According to a report in the Lansing political newsletter MIRS, environmental groups are hopping mad that the Michigan Department of Environmental Quality would give Wolverine Power a permit hearing regarding its application to build a coal-fired power plant near Rogers City.
DEQ spokesman Brad Wurfel had it right when he said: “It’s not about whether we should have coal-burning plants. It’s not about the various other forms of electric generation…..” This is not the kind of statement that environmental groups are used to hearing from the DEQ, which during Gov. Jennifer Granholm’s administration acted as more of an advocate than a regulator.

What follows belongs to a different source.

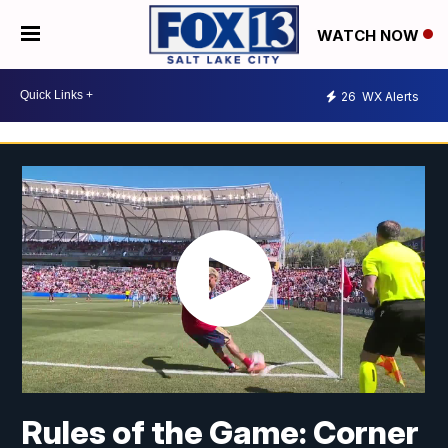
WATCH NOW
26
WX Alerts
Rules of the Game: Corner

A Missaukee County judge previously ruled that the DEQ exceeded its authority in denying Wolverine a permit to construct a coal-fired power plant by basing its decision on the “need” for the plant. Even with the opportunity for a hearing, Wolverine Power still faces formidable obstacles in its quest to obtain a permit. In addition to meeting very strict pollution control requirements under the Clean Air Act, it now also must meet controversial CO2 standards recently imposed by EPA.
There is little doubt that the CO2 permit requirements unilaterally imposed by EPA are designed to make it difficult, if not impossible, to construct coal-fired power plants. In this case, all DEQ is doing is giving Wolverine an opportunity to meet the new requirements.

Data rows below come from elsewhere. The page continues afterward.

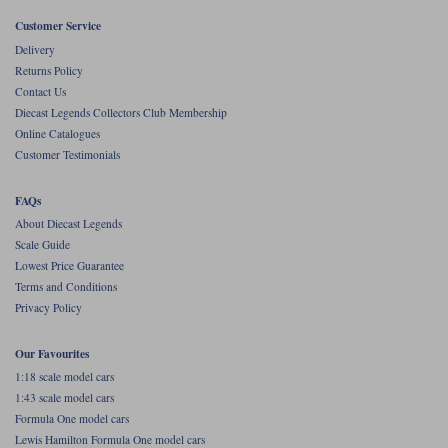
Customer Service
Werk83
Delivery
Returns Policy
Contact Us
Diecast Legends Collectors Club Membership
Online Catalogues
Customer Testimonials
FAQs
About Diecast Legends
Scale Guide
Lowest Price Guarantee
Terms and Conditions
Privacy Policy
Our Favourites
1:18 scale model cars
1:43 scale model cars
Formula One model cars
Lewis Hamilton Formula One model cars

The job of the DEQ is to fairly administer the laws designed to protect air quality passed by Congress and the Michigan Legislature. It is not the agency’s job to advocate for various forms of energy production at the expense of others. Following the rule of law is essential to the preservation of a free people. It is encouraging that there are signs that the DEQ under the Gov. Rick Snyder may understand this important principle.